EXERCISE DIRECTIONS:
Please reproduce the entries below exactly, starting at the first line and ending with the line that holds "34: (251, 303, 4.93)".

Saved entries
┌────────

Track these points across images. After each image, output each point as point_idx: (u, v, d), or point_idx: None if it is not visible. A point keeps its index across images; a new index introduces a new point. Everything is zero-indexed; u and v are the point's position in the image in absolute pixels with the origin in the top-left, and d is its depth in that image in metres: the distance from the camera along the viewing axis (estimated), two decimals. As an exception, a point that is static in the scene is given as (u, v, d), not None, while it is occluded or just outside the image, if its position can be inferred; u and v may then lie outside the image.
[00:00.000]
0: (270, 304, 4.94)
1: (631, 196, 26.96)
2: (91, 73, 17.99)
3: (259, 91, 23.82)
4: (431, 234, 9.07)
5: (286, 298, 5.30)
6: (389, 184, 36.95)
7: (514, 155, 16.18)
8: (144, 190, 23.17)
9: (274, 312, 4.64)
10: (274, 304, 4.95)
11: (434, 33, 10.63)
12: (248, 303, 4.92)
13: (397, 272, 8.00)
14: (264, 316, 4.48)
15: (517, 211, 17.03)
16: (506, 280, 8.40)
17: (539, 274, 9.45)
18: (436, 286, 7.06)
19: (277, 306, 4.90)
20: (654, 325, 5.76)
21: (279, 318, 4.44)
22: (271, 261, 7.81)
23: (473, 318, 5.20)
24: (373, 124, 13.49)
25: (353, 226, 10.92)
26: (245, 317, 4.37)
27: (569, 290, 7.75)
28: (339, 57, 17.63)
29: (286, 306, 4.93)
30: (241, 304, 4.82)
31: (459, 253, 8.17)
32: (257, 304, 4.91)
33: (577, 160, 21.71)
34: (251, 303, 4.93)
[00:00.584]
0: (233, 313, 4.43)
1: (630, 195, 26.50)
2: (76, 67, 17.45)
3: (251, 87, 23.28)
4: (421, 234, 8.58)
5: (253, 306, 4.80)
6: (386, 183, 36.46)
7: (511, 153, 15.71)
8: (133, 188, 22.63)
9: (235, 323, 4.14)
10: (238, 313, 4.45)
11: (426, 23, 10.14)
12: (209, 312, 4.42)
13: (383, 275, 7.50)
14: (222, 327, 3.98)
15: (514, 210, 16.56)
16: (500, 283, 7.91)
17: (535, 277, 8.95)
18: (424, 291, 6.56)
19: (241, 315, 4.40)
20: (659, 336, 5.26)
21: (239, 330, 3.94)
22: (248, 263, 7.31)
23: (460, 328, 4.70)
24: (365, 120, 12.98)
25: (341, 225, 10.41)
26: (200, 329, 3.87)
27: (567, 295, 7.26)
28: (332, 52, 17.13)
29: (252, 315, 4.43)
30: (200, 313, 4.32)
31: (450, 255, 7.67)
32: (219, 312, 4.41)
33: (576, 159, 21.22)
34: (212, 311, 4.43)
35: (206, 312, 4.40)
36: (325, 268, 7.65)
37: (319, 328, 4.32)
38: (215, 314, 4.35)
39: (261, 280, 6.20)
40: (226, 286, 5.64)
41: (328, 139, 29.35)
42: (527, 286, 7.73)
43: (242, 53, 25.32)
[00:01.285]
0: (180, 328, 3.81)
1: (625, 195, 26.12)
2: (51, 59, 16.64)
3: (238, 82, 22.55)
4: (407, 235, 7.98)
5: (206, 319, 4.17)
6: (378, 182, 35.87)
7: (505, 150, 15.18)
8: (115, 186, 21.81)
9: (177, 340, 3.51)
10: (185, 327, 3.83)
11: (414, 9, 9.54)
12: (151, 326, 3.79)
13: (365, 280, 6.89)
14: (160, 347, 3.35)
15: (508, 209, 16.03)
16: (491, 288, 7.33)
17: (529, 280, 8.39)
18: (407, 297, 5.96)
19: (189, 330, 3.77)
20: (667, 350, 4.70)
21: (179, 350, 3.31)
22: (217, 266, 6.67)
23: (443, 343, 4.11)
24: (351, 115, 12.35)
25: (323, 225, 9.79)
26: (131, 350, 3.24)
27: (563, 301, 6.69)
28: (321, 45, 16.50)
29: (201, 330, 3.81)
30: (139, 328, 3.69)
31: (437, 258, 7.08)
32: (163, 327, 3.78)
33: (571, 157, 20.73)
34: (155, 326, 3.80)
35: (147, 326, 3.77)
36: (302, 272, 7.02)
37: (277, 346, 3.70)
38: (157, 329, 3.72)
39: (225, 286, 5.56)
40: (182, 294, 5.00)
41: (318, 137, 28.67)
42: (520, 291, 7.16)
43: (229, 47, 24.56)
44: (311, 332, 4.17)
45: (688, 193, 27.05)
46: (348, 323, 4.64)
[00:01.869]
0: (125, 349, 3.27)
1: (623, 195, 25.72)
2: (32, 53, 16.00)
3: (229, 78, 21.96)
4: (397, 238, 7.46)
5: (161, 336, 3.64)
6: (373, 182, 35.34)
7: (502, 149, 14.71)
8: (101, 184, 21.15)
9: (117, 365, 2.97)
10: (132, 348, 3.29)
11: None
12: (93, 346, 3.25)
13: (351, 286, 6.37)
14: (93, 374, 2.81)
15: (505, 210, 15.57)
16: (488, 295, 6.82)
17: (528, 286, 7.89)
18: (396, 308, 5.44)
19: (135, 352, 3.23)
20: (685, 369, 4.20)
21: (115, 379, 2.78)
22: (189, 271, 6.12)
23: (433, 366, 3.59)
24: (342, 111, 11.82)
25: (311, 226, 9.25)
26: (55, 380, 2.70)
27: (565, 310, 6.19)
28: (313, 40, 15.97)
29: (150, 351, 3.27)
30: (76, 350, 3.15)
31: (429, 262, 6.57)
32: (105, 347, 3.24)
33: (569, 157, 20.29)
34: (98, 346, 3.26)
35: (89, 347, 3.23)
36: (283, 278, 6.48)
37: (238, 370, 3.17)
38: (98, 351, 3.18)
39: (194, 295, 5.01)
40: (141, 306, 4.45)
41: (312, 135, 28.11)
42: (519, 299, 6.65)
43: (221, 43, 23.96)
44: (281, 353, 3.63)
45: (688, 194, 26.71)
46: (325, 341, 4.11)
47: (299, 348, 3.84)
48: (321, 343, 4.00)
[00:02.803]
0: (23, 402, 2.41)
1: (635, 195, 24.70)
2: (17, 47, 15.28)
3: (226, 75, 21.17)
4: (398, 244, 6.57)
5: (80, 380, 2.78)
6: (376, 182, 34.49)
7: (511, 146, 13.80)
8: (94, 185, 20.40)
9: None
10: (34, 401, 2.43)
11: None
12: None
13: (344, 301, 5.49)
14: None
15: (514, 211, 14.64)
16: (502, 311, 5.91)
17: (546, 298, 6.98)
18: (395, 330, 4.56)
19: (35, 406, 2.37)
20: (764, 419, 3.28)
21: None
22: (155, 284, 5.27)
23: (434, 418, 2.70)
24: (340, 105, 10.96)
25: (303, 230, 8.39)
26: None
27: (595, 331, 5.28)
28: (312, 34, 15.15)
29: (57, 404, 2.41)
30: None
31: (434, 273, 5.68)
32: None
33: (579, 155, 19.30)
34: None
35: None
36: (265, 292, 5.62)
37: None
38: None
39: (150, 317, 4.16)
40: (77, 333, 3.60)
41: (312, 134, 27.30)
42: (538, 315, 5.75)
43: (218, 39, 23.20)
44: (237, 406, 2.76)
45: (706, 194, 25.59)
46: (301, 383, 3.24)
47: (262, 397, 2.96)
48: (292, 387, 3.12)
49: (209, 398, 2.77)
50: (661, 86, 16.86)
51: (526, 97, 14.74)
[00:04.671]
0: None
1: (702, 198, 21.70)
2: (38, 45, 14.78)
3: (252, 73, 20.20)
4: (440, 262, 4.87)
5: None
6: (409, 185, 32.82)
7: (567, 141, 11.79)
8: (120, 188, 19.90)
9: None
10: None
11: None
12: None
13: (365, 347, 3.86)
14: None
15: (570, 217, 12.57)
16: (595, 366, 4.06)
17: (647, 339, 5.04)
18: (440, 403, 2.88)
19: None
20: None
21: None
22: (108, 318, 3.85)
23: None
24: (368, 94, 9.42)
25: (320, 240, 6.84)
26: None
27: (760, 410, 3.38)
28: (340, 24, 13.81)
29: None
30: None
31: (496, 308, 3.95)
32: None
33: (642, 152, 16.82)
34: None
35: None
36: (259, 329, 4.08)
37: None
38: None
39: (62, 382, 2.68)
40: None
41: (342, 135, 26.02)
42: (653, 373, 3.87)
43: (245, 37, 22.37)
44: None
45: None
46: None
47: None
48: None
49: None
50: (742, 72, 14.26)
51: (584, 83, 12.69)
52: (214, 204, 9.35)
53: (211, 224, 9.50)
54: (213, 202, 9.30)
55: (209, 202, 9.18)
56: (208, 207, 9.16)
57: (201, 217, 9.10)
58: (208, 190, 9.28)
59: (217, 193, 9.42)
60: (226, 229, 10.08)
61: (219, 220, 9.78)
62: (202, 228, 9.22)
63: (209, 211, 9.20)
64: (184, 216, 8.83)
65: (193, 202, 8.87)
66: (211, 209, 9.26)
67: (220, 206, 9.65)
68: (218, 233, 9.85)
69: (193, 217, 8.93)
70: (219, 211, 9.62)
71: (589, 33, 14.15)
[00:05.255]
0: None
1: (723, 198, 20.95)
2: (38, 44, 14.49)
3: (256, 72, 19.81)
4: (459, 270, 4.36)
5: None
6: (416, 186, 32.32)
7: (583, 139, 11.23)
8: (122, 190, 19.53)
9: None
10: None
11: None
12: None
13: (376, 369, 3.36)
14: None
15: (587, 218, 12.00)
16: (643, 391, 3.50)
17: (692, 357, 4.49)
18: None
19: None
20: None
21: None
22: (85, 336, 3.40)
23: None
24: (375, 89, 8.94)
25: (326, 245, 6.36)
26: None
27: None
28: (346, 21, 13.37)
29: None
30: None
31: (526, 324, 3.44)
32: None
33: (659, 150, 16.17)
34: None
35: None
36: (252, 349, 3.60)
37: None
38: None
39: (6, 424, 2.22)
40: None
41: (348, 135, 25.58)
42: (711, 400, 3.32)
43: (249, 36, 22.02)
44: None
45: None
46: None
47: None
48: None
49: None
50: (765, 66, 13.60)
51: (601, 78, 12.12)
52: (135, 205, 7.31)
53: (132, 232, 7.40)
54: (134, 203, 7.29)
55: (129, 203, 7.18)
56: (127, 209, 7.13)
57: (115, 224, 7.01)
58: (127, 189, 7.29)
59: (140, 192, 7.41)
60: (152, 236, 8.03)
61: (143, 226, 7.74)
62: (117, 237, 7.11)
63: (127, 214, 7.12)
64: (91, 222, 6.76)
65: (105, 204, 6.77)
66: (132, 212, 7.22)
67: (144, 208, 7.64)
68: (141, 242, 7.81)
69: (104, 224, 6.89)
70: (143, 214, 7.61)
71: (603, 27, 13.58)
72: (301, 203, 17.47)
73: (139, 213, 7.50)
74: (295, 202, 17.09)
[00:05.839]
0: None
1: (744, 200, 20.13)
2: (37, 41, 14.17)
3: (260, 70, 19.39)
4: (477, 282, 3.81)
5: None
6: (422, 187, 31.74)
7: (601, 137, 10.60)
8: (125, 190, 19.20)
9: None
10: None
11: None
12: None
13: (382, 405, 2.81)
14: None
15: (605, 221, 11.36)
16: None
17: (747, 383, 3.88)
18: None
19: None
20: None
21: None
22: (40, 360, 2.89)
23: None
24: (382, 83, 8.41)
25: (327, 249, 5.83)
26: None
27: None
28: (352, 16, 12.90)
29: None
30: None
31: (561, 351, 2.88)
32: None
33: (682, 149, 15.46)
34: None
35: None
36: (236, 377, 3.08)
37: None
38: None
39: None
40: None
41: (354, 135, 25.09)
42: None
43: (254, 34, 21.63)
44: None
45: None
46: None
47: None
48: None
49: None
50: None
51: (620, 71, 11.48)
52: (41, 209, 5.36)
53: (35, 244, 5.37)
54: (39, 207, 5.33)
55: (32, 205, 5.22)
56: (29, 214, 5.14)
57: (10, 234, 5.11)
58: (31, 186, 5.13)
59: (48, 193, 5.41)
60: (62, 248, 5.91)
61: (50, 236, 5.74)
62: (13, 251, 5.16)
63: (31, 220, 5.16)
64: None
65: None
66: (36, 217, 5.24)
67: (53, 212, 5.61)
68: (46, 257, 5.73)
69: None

└────────

RESULT BELOW:
Track these points across images. After each image, output each point as point_idx: (u, v, d), or point_idx: None if it is not visible. A point keeps its index across images; a new index introduces a new point. Everything is zero-indexed; u and v are the point's position in the image in absolute pixels with the origin in the top-left, and d is its depth in that image in metres: the distance from the camera along the viewing axis (estimated), two decimals. As an exception, a point that is static in the scene is given as (u, v, d), not None, while it is occluded or just outside the image, if its position can be inferred; u and v may then lie outside the image.
[00:00.000]
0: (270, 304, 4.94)
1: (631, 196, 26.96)
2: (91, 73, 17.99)
3: (259, 91, 23.82)
4: (431, 234, 9.07)
5: (286, 298, 5.30)
6: (389, 184, 36.95)
7: (514, 155, 16.18)
8: (144, 190, 23.17)
9: (274, 312, 4.64)
10: (274, 304, 4.95)
11: (434, 33, 10.63)
12: (248, 303, 4.92)
13: (397, 272, 8.00)
14: (264, 316, 4.48)
15: (517, 211, 17.03)
16: (506, 280, 8.40)
17: (539, 274, 9.45)
18: (436, 286, 7.06)
19: (277, 306, 4.90)
20: (654, 325, 5.76)
21: (279, 318, 4.44)
22: (271, 261, 7.81)
23: (473, 318, 5.20)
24: (373, 124, 13.49)
25: (353, 226, 10.92)
26: (245, 317, 4.37)
27: (569, 290, 7.75)
28: (339, 57, 17.63)
29: (286, 306, 4.93)
30: (241, 304, 4.82)
31: (459, 253, 8.17)
32: (257, 304, 4.91)
33: (577, 160, 21.71)
34: (251, 303, 4.93)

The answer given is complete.